Troubled sleeping seems to run in the family because Samuel will often wake up in the middle of the night having nightmares. Ah, and what a lovely time is coming their way.
One night, Samuel picks the book Mister Babadook as the midnight reading of choice and it is a hell of a bad idea. This quirky looking book dissolves into a scream-fest when the titular character threatens to kill the reader. It's only a few pages long and yet the book manages to chill both Amelia and her already monster-skiddish son.
So the book goes on the top shelf and it isn't thought of again, until weird instances start occurring around the house, usually at night time. This is added onto the already straining relationship between Samuel and Amelia.
Other quick jolts of violence firmly condemn both Amelia and Samuel as the outsiders in the realm of the movie.
But wait...there's more.
As the pressure of the nighttime scares starts to get to Amelia, the power balance shifts as does the animosity.
This titular nightmarish figure appears to be haunting Samuel, but his mother is still convinced that he's playing, so she ignores it until it becomes almost irrefutable.
"The Babadook" makes the most of the littlest.
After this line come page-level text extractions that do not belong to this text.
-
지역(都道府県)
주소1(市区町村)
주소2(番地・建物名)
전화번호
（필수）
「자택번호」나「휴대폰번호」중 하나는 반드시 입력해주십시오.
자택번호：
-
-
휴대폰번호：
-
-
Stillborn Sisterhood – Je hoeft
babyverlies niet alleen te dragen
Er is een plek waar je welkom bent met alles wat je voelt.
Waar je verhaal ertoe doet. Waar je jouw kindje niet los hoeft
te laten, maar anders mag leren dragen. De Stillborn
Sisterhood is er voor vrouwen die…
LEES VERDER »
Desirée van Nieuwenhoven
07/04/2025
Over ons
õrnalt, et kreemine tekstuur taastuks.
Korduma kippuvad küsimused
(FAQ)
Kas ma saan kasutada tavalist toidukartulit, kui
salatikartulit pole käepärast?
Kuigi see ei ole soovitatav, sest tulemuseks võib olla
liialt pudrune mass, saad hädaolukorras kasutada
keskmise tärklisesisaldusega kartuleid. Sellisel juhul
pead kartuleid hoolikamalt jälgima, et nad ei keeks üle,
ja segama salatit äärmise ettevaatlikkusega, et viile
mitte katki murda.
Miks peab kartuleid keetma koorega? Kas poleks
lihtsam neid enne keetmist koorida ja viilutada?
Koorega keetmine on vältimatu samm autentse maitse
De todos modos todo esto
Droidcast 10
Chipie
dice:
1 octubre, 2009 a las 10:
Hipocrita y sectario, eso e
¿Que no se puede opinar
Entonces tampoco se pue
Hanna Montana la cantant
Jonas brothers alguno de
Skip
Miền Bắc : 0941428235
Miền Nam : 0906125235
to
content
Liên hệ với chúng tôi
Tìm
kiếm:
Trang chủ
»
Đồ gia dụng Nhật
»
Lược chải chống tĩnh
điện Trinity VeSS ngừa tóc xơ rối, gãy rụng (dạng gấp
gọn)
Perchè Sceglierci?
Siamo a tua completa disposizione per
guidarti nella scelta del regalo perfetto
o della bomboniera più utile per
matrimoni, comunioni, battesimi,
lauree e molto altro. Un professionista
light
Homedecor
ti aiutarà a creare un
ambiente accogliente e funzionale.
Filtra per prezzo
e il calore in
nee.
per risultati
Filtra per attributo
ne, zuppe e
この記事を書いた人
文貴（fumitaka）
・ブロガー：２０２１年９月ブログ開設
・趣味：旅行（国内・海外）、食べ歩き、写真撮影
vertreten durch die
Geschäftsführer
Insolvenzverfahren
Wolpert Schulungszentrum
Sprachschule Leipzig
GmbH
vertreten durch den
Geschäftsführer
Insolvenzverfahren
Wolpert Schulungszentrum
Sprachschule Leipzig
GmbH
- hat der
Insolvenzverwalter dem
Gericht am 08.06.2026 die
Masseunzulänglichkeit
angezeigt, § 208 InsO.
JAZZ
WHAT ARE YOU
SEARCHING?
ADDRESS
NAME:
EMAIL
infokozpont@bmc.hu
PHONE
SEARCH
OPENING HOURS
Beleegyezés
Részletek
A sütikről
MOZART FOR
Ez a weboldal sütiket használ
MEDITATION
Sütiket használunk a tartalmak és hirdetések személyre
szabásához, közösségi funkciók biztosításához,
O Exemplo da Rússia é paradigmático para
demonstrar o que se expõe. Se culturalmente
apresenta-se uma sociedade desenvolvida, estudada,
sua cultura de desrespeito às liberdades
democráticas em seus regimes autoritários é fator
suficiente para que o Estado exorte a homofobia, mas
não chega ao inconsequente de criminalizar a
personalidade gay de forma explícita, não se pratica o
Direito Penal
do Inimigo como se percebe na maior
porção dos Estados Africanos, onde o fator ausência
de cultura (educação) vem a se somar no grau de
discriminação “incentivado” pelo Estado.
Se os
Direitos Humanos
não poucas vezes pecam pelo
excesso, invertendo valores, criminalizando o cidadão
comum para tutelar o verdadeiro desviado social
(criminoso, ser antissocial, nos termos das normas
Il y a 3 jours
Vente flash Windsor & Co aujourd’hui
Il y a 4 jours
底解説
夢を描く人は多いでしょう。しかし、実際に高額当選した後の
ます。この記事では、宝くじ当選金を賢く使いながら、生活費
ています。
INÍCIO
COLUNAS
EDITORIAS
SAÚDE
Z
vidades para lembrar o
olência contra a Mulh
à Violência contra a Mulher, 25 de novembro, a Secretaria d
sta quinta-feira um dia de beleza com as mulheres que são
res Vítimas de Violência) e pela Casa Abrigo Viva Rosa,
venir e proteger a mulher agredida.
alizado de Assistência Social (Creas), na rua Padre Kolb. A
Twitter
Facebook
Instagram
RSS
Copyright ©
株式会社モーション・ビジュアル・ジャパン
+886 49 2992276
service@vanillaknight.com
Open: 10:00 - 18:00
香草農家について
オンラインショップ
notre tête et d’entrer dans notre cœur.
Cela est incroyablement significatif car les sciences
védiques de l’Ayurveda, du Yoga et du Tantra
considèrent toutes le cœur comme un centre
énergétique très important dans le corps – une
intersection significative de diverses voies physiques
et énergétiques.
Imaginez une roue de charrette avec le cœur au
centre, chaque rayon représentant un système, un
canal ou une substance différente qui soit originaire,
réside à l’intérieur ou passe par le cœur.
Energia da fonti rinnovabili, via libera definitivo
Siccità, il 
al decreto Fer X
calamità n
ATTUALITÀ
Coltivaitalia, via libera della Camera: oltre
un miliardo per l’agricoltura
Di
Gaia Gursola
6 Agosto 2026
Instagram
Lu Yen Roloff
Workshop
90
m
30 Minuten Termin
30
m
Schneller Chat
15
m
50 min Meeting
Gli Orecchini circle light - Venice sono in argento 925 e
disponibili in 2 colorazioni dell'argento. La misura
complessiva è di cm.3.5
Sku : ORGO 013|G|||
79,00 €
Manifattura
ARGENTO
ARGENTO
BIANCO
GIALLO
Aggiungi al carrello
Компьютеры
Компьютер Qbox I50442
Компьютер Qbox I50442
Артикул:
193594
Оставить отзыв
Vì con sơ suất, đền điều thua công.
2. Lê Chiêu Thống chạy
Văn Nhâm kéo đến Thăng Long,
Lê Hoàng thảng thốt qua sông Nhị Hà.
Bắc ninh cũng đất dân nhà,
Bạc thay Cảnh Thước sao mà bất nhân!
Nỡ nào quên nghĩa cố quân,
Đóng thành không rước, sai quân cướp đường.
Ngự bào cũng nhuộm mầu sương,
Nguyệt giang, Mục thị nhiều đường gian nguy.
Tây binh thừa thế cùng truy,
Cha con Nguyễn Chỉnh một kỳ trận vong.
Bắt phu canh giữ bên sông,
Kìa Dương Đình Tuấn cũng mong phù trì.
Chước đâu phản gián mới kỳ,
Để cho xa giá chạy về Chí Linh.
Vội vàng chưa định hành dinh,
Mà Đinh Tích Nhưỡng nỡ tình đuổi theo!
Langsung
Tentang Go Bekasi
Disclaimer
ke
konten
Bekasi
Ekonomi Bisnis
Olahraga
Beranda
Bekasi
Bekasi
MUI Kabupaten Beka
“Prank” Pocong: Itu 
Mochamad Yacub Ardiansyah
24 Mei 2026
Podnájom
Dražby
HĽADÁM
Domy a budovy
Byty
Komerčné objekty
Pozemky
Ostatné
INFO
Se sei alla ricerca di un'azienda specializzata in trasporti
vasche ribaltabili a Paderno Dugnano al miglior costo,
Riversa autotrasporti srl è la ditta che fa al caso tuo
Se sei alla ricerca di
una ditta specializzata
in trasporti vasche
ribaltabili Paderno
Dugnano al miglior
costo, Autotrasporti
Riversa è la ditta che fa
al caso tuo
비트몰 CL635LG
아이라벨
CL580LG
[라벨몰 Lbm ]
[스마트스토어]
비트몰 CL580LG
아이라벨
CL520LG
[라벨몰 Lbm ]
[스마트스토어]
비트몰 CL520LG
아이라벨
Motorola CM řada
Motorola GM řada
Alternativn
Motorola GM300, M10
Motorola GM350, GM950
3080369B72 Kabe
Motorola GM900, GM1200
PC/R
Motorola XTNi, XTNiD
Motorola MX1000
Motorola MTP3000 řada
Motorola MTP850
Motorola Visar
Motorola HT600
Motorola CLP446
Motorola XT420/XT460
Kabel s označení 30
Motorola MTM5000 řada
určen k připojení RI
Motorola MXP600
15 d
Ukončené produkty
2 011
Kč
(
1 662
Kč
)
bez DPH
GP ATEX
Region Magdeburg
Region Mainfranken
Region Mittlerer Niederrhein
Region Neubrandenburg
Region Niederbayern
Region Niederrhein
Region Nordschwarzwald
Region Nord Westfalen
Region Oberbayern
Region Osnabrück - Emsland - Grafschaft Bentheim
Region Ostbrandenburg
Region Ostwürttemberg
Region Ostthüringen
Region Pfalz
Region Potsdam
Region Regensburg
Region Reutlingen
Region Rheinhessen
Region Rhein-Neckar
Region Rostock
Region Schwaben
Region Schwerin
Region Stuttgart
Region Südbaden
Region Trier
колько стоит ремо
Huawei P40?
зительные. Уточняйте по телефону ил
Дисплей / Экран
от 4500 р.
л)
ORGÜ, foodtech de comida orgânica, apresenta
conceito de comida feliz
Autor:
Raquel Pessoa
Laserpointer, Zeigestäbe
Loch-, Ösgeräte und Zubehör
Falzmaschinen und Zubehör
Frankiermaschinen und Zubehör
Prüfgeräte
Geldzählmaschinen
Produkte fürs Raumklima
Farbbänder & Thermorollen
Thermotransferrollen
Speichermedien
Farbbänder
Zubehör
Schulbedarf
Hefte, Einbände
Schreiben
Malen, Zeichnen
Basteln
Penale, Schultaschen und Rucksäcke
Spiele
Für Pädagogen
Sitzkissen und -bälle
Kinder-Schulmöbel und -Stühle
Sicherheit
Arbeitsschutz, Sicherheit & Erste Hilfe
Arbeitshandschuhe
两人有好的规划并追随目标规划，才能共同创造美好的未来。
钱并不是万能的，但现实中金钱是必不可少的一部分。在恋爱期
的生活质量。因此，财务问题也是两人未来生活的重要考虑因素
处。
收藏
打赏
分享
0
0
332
The simple knocking of a door can send chills up your spine; but here's where Kent runs into an enormous problem: there is nothing new to the horror genre. By watching old silent horror flicks, Amelia is Kent's way of acknowledging this fact; but it still isn't enough to push us into the unique territory. "The Conjuring" was so self-aware and so deliciously understanding of this fact that it didn't bog the horror down or make it feel....lazy, for lack of a better word.
It's all been done before and true to the mold, Kent's movie has a horrible third act that does not satisfy in the least. As always, what it unseen is the scariest, for when the Babadook starts to reveal more and more of itself, it starts to trip and suffocate.
"The Babadook" has powerful performances that are sometimes misguided. It's scary, yet; but not scary enough.
Pardon the horrible sentiment, but sometimes the Babadook, baba-doesn't.